I have not downloaded the data yet, but statistics released last week tell us that Canada has set a post-1957 record for population growth — largely courtesy of immigration. Canada no longer expects (or allows) immigrants to build their own sod houses, so this is obviously putting pressure on the housing market. Any predictions of imminent housing doom have to keep this dynamic in mind. That said, sufficiently high interest rates would eventually trump immigration. I might get back to Canadian housing in a later article.

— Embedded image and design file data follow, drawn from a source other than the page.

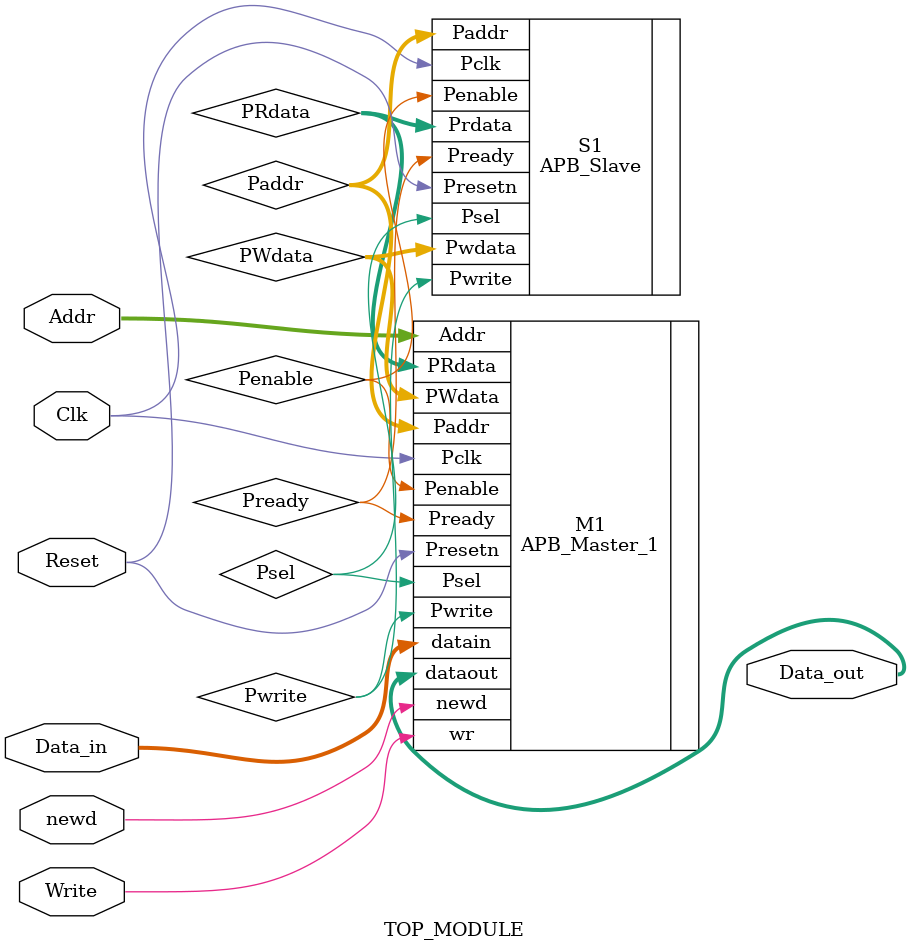
<source format=v>


module TOP_MODULE
(
input Clk,Reset,Write,newd,
input [7:0]  Data_in,
input [3:0] Addr,
output [7:0] Data_out
);

wire Psel,Penable,Pwrite,Pready;
wire [7:0] PWdata,PRdata;
wire [3:0] Paddr;

APB_Master_1 M1 (
.Pclk(Clk),
.Presetn(Reset),
.Addr(Addr),
.datain(Data_in),
.wr(Write),
.newd(newd),
.PRdata(PRdata),
.Pready(Pready),
.Psel(Psel),
.Penable(Penable),
.Paddr(Paddr),
.PWdata(PWdata),
.Pwrite(Pwrite),
.dataout(Data_out)
);

APB_Slave S1 (
.Pclk(Clk),
.Presetn(Reset),
.Paddr(Paddr),
.Psel(Psel),
.Penable(Penable),
.Pwdata(PWdata),
.Pwrite(Pwrite),

.Prdata(PRdata),
.Pready(Pready)
);



endmodule
</source>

What would happen if Canadian governments decided to keep fiscal policy loose? Well, the Bank of Canada either gives up or keeps hiking — and would such hikes cause a crisis in the real economy? We cannot pretend that independent central banks are a magic elixir to make inflation go to the target — they need cooperation from fiscal policy. If inflation targeting only works because of self-imposed austerity by fiscal policymakers, this is hardly a revolution in policymaking.
On top of the risks to housing, the dread spectre of “fiscal dominance” pops up. That is, the stimulative effect of interest payments. We can get away with ignoring them when debt/GDP ratios were around 30%, but not now. We cannot just wave a magic wand to reduce debt/GDP ratios, so to the extent that this effect matters, it complicates the assumed dominance of monetary policy for inflation control.
I will have to return to the paper critiquing MMT, but I just wanted to write out what I am currently thinking about.